In the event of a sale or merger of the Company and Mr. Quist is not retained in his current position, the Company would be obligated to continue Mr. Quist’s current compensation and benefits for seven years following the merger or sale. The agreement further provides that Mr. Quist is entitled to receive annual retirement benefits beginning (i) one month from the date of his retirement (to commence no sooner than age 65), (ii) five years following complete disability, or (iii) upon termination of his employment without cause. These retirement benefits are to be paid for a period of ten years in annual installments in the amount equal to 75% of his then current rate of compensation. However, in the event that Mr. Quist dies prior to receiving all retirement benefits there under, the remaining benefits are to be paid to his heirs. The Company expensed $145,036 and $144,935 in fiscal 2011 and 2010, respectively, to cover the present value of anticipated retirement benefits under the employment agreement. The liability accrued is $1,121,162 and $976,126 as of December 31, 2011 and 2010, respectively.


On December 4, 2003, the Company, through its subsidiary SecurityNational Mortgage Company, entered into an employment agreement with J. Lynn Beckstead, Jr., Vice President of Mortgage Operations and President of SecurityNational Mortgage Company.
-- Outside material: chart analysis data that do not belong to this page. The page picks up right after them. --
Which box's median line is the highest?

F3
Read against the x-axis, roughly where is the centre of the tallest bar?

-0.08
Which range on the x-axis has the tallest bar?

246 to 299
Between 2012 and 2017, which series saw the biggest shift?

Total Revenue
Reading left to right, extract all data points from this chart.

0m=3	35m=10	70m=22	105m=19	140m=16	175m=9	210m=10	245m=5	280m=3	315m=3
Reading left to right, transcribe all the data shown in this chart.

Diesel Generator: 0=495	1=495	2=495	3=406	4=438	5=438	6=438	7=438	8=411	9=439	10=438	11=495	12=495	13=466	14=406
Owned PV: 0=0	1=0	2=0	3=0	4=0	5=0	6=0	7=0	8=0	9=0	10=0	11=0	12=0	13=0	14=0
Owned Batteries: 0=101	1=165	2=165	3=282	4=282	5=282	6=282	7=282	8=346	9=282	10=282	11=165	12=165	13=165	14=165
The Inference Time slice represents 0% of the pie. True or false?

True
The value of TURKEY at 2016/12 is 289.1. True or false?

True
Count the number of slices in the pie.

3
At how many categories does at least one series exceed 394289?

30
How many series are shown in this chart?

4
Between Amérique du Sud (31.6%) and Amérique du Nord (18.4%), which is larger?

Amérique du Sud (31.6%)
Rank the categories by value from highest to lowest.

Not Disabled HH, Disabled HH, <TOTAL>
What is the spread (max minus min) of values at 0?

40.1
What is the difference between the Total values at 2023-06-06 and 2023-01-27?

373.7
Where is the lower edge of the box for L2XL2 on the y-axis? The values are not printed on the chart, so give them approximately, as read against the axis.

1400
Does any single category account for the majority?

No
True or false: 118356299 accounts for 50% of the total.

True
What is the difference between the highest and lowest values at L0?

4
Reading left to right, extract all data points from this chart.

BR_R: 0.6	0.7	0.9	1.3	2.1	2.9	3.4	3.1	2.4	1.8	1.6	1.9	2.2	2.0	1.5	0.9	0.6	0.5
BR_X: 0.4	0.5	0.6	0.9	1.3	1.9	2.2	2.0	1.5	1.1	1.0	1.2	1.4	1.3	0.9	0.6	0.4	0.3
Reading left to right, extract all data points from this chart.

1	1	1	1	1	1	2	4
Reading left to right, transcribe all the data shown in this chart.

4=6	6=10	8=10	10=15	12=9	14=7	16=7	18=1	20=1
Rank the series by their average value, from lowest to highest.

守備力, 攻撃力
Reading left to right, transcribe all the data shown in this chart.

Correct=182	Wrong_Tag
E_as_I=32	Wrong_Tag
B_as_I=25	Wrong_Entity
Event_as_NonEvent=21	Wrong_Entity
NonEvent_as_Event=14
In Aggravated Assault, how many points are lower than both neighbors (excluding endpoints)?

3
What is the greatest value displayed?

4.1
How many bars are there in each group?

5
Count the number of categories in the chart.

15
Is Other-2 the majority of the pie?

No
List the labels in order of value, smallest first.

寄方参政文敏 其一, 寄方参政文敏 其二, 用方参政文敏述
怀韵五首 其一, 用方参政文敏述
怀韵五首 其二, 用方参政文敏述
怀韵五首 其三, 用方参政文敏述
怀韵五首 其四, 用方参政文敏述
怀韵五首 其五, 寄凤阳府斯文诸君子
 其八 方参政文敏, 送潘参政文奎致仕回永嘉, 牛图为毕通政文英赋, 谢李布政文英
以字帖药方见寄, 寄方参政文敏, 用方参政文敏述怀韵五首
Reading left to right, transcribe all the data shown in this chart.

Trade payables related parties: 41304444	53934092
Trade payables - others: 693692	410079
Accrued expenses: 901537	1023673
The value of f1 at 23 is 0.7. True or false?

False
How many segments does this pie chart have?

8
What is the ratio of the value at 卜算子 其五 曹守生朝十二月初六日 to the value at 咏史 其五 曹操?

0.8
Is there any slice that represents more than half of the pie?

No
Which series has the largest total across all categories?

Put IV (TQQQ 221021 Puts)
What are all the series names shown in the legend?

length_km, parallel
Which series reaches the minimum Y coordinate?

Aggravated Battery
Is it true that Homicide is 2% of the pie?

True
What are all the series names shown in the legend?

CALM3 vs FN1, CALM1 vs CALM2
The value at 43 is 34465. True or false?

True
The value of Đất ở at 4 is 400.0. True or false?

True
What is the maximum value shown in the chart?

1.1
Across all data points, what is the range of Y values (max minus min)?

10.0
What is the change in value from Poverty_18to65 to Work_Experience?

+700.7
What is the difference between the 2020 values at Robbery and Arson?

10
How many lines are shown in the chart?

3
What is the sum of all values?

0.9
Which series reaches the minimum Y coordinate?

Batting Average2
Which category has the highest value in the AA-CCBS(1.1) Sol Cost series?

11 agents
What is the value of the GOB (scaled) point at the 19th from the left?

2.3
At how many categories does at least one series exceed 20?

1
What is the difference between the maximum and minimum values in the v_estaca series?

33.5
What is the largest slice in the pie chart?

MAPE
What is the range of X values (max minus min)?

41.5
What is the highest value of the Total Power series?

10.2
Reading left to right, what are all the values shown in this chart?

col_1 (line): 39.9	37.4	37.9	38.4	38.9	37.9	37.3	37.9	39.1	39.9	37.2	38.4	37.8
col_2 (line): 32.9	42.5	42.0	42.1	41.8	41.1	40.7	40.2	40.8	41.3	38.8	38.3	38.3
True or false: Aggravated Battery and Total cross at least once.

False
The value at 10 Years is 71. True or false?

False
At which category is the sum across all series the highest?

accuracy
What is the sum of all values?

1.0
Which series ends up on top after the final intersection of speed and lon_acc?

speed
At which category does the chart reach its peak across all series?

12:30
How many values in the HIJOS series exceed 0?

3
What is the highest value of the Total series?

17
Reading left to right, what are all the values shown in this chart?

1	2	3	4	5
The agreement has a five-year term, but the Company has agreed to renew the agreement on December 4, 2008 and 2013 for additional five-year terms, provided Mr. Beckstead performs his duties with usual and customary care and diligence. Under the terms of the agreement, Mr. Beckstead is to devote his full time to the Company serving as President of SecurityNational Mortgage Company at not less than his current salary and benefits, and to include $350,000 of life insurance protection. In the event of disability, Mr. Beckstead’s salary would be continued for up to five years at 50% of its current level.


In the event of a sale or merger of the Company and Mr. Beckstead is not retained in his current position, the Company would be obligated to continue Mr. Beckstead’s current compensation and benefits for five years following the merger or sale. The agreement further provides that Mr. Beckstead is entitled to receive annual retirement benefits beginning (i) one month from the date of his retirement (to commence no sooner than age 62½) (ii) five years following complete disability, or (iii) upon termination of his employment without cause. These retirement benefits are to be paid for a period of ten years in annual installments in the amount equal to one-half of his then current annual salary. However, in the event that Mr. Beckstead dies prior to receiving all retirement benefits there under, the remaining benefits are to be paid to his heirs. The Company expensed $58,964 and $58,923 in fiscal 2011 and 2010, respectively, to cover the present value of the retirement benefit of the agreement. The liability accrued is $533,483 and $474,519, as of December 31, 2011 and 2010, respectively.